Inserting and erasing in a std::vector

vec.push_back(t) adds an item to the end of the vector. There is no corresponding .push_front() member function, because as you can see from the diagram at the start of this section, there's no efficient way to push anything onto the front of a vector.

vec.emplace_back(args...) is a perfect-forwarding variadic function template that acts just like .push_back(t), except that, instead of placing a copy of t at the end of the vector, it places a T object constructed as if by T(args...).

Both push_back and emplace_back have what is called "amortized constant time" performance. To see what this means, consider what would happen to a naive vector if you call v.emplace_back() a hundred times in a row. With each call, the vector needs to get just a little bit bigger; so it reallocates its underlying array and moves all v.size() elements from the old array to the new one. Soon you'd be spending more time copying old data from place to place than you're spending actually "pushing back" new data! Fortunately, std::vector is smart enough to avoid this trap. Whenever an operation such as v.emplace_back() causes reallocation, the vector won't make room for just capacity() + 1 elements in the new array; it will make room for k * capacity() elements (where k is 2 for libc++ and libstdc++, and approximately 1.5 for Visual Studio). So, although reallocation gets more and more expensive as the vector grows, you do fewer and fewer reallocations per push_back--and so the cost of a single push_back is constant, on average. This trick is known as geometric resizing.

vec.insert(it, t) adds an item into the middle of the vector, at the position indicated by the iterator it. If it == vec.end(), then this is equivalent to push_back; if it == vec.begin(), then this is a poor man's version of push_front. Notice that, if you insert anywhere but the end of the vector, all the elements after the insertion point in the underlying array will get shifted over to make room; this can be expensive.
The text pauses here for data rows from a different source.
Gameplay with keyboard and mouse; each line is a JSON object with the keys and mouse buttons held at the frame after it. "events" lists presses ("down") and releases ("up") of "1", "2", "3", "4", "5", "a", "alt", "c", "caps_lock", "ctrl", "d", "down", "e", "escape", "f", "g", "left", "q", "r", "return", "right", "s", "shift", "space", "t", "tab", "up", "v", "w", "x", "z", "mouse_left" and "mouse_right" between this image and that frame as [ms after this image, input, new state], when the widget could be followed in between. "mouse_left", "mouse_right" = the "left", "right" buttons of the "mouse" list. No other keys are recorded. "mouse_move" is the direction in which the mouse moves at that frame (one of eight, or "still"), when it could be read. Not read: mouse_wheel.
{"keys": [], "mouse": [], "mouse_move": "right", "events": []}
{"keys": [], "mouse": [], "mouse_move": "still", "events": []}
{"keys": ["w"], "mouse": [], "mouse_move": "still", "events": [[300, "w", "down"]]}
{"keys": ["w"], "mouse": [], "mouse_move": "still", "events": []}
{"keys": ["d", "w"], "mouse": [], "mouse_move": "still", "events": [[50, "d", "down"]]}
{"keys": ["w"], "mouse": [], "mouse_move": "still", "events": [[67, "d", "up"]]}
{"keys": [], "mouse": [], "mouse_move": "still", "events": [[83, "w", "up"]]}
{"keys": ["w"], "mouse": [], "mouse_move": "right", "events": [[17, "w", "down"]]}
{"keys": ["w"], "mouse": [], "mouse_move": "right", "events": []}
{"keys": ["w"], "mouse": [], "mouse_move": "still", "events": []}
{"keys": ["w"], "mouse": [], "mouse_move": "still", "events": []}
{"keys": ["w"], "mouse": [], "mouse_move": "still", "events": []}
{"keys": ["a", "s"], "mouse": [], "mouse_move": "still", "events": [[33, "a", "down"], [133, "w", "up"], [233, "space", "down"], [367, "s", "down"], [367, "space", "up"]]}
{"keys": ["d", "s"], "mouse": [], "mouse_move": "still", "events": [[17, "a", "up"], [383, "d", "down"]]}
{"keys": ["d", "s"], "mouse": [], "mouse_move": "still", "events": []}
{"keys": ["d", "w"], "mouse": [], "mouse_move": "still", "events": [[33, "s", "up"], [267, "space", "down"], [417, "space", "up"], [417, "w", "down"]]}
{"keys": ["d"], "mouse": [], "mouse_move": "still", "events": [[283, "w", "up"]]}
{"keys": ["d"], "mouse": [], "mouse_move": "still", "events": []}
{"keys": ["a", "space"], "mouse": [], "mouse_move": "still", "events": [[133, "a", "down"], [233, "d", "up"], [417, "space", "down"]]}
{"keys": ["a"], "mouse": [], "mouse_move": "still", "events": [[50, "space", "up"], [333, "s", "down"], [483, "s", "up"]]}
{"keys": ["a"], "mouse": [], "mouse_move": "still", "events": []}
There are several different overloads of .insert(). Generally speaking, none of these will be useful to you, but you might want to be aware of them in order to interpret the cryptic error messages (or cryptic runtime bugs) that will show up if you accidentally provide the wrong arguments to .insert() and overload resolution ends up picking one of these instead of the one you expected:

    std::vector<int> v = {1, 2};
    std::vector<int> w = {5, 6};

    // Insert a single element.
    v.insert(v.begin() + 1, 3);
    assert((v == std::vector{1, 3, 2}));

    // Insert n copies of a single element.
    v.insert(v.end() - 1, 3, 4);
    assert((v == std::vector{1, 3, 4, 4, 4, 2}));

    // Insert a whole range of elements.
    v.insert(v.begin() + 3, w.begin(), w.end());
    assert((v == std::vector{1, 3, 4, 5, 6, 4, 4, 2}));

    // Insert a braced list of elements.
    v.insert(v.begin(), {7, 8});
    assert((v == std::vector{7, 8, 1, 3, 4, 5, 6, 4, 4, 2}));

vec.emplace(it, args...) is to insert as emplace_back is to push_back: it's a perfect-forwarding version of the C++03 function. Prefer emplace and emplace_back over insert and push_back, when possible.

vec.erase(it) erases a single item from the middle of a vector, at the position indicated by the iterator it. There's also a two-iterator version, vec.erase(it, it), which erases a contiguous range of items. Notice that this two-iterator version is the same one we used in the erase-remove idiom in the previous chapter.

To delete just the last element from the vector, you could use either vec.erase(vec.end()-1) or vec.erase(vec.end()-1, vec.end()); but since this is a common operation, the standard library provides a synonym in the form of vec.pop_back(). You can implement a dynamically growable stack using nothing more than the push_back() and pop_back() methods of std::vector.